FDN, fournisseur d’accès local ?
La question s’est posée plusieurs fois, pendant le Printemps de Opérateurs Locaux 2006, mais aussi pendant sa préparation.
Est-ce que FDN est un opérateur local ? Visiblement pas, puisqu’on fournit des accès dans toute la France. Et pourtant, ça fait partie des aspirations de l’association de muter pour devenir des (oui, des, au pluriel) opérateurs locaux. Voyons un peu comment.
Taille critique - la basse
En dessous d’une certaine taille, un fournisseur d’accès, même associatif, n’est pas viable. Il y a une taille critique à atteindre.
On l’a vu par l’exemple, dans la pratique. Pour l’ADSL cette première étape se situe autour de 50 abonnés, et si on veut un peu de sécurité, autour de 100 abonnés.

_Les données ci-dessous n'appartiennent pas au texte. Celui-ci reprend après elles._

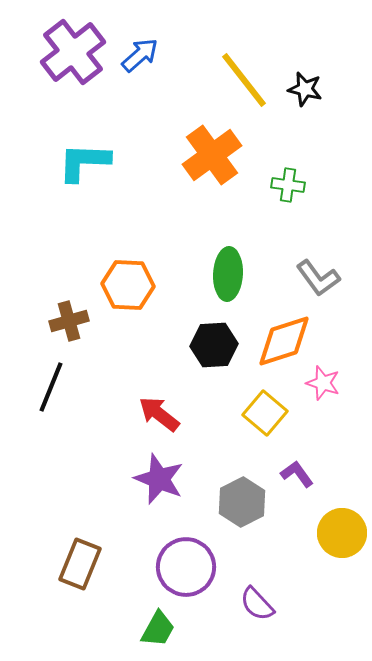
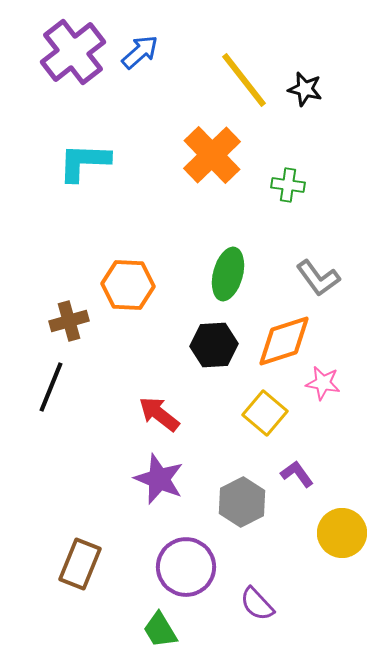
blue arrow: moved 3 px up
orange cross: rotated 8 degrees counterclockwise
green ellipse: rotated 12 degrees clockwise
pink star: rotated 8 degrees counterclockwise
green trapezoid: moved 2 px right, 1 px down; rotated 120 degrees clockwise
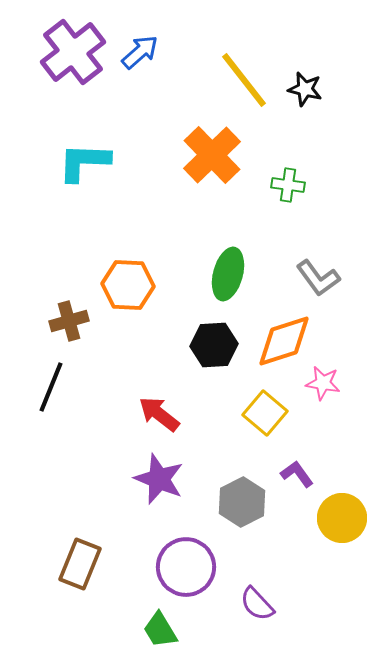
yellow circle: moved 15 px up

C’est un premier phénomène important et c’est lui qui empêche de voir naître spontanément un fournisseur d’accès associatif en région. Il faudrait fédérer d’entrée de jeu une cinquantaine de personnes, ce qui est beaucoup quand on n’existe pas encore et qu’on n’a rien à proposer comme service.
Lors de la création de FDN, en 1992, les investissement étaient déjà très élevés, et les adhérents n’étaient pas nombreux. Ils ont chacun contribué énormément, offrant du matériel, de l’argent et du temps sans compter. C’est véritablement complexe de réunir tout ça, la probabilité de voir une telle association se monter est donc très faible.

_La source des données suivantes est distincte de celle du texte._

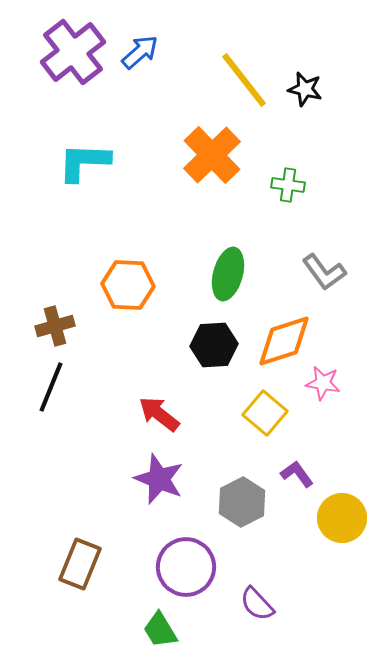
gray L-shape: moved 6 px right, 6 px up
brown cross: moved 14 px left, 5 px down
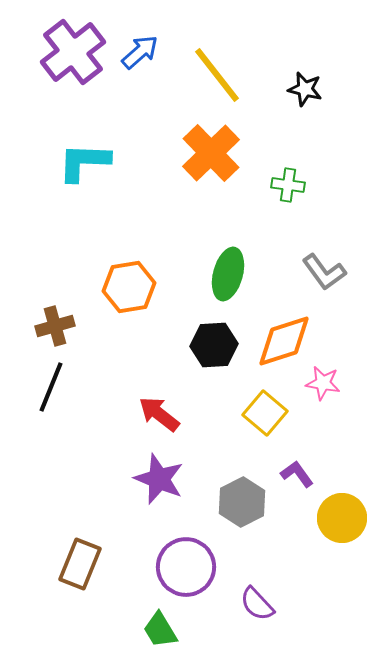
yellow line: moved 27 px left, 5 px up
orange cross: moved 1 px left, 2 px up
orange hexagon: moved 1 px right, 2 px down; rotated 12 degrees counterclockwise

Taille critique - la haute
Une autre taille critique appraît dans le mode de fonctionnement de FDN. Tout est fait avec du bénévolat, sur le temps libre. Beaucoup de travail est fait à la main, au moins toute la partie paperasse.

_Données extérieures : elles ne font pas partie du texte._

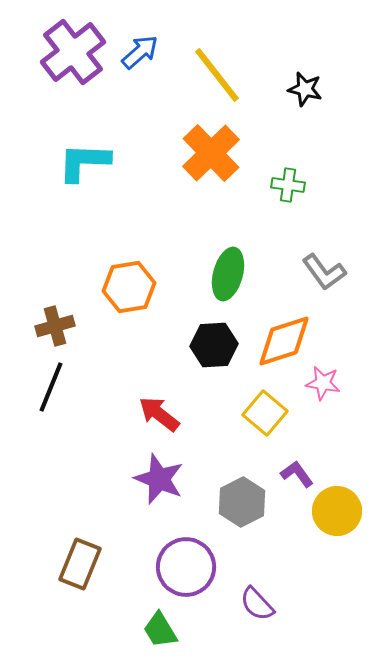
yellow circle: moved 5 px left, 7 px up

Si on atteignait 1000 lignes ADSL, si chaque adhérent ne fait une modification sur sa ligne que tous les 3 ans (changement d’adresse, résiliation, etc), ça fait un changement par jour. Probablement trop compliqué à gérer sans salarié.
Il y a donc une taille critique haute, au delà de laquelle l’association deviendrait ingérable. On ne la connait pas encore bien, mais il semble qu’à partir de quelques centaines de lignes ADSL les choses se compliqueraient.
Essaimage
L’idée est donc relativement simple. Plutôt que d’essayer de créer une structure associative autonome qui serait destinée à fournir de l’accès sur une zone géographique donnée, et qui n’aurait aucune chance de voir le jour faute de moyens humains et financiers, les contrats seraient souscrits directement par FDN, qui assumerait ainsi les investissements.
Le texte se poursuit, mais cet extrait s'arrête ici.